Following the announcement of Bianca's return, Joe Anderton from Digital Spy noted how Bianca was Palmer's "famous role". Laura-Jayne Tyler from Inside Soap commented that Whitney's hit-and-run scene would "haunt" her "nightmares". Lewis Knight from Radio Times blamed Whitney's "kind heart" for throwing her into "harm's way". Chloe Timms from Inside Soap reported on how viewers were divided on Whitney putting her baby in danger, with some understanding Whitney wanting to help Britney while others criticised her actions. Timms questioned whether Whitney would be "destined" to be a single mother if Zack did not decide to foster Britney with her. Timms also reported on how viewers generally enjoyed the return of Bianca. Angie Quinn from MyLondon believed that the episodes were exciting and popular with viewers and wrote that viewers had "been treated to special episodes taking place outside of Walford", but noted that they were not all "bowled over" by them due to the depiction of the city. Quinn also called Britney "mouthy" and noted the "sad contents of [Bianca's] nearly-empty" fridge and Zack's car being vandalised by "rowdy youths" after arriving in the "seemingly grotty" area.

Local viewers of Milton Keynes were unhappy with the depiction of the city and commented on Britney's behaviour. Viewers were shocked to see at the inclusion of rundown flats that were not situated in Milton Keynes. Murrer also called Keely and Vince "grubby, drug-addled pair of neighbours" who neglect Britney and use her as a drugrunner, and commented on how the episode concludes "just as miserably" due to Whitney being run over. In response, EastEnders press office confirmed that the episodes were not filmed in Milton Keynes, and a spokesperson refused to comment on whether they believed the episodes were a fair portrayal of the town. Some residents remarked that they would be complaining to the BBC about the depiction of the city, while others expressed on social media that they enjoyed the episodes and that the soap was accurate with certain parts of Milton Keynes.
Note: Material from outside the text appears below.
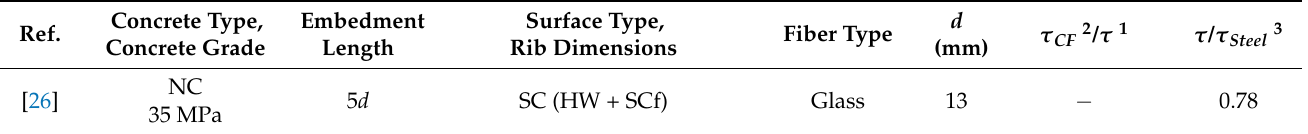
Table 2. Studies on the influence of fiber type on FRP–concrete bond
Destination Milton Keynes, the city's official tourism service, noted that while it was up to EastEnders to choose how they portray Milton Keynes, the city is a "thriving, multi-cultural community" and called it one of the "fastest-growing and most prosperous cities in the UK".
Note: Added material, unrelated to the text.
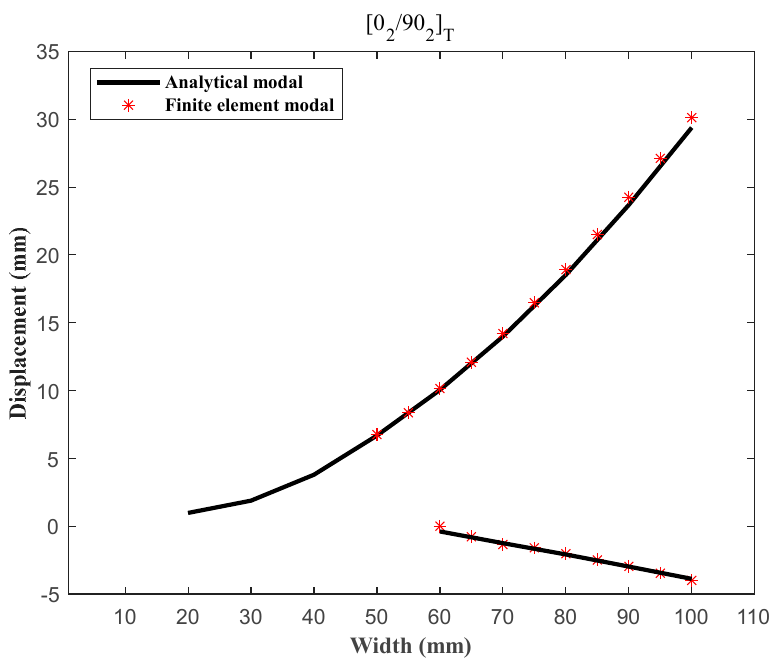
Figure 7. Bifurcation diagram of laminated plates with [0 2 /90 2 ] T plies of different sizes. The solid line represents the FEA simulation results and the red discrete points denote the prediction results of the analytical model. It can be seen that under ideal conditions the corner displacements of rectangular laminates [0/90] T and [0 2 /90 2 ] T bifurcate with the increase of the side lengths of the laminates. Compared with the FEA results, the two methods were similarly successful in predicting the vertex displacement of the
Ben Everitt – the MP for Milton Keynes North – was unhappy with the portrayal of Milton Keynes. Everitt called on the BBC to apologise for its portrayal of the city, and that he would contact EastEnders producers to suggest writing a storyline about the positive parts of Milton Keynes, and would host them on a tour of the city. Everitt said that while the depiction was not a big political issue, it was still important for him to have the city represented fairly, even if it was fiction. The MP criticised the depiction in Parliament.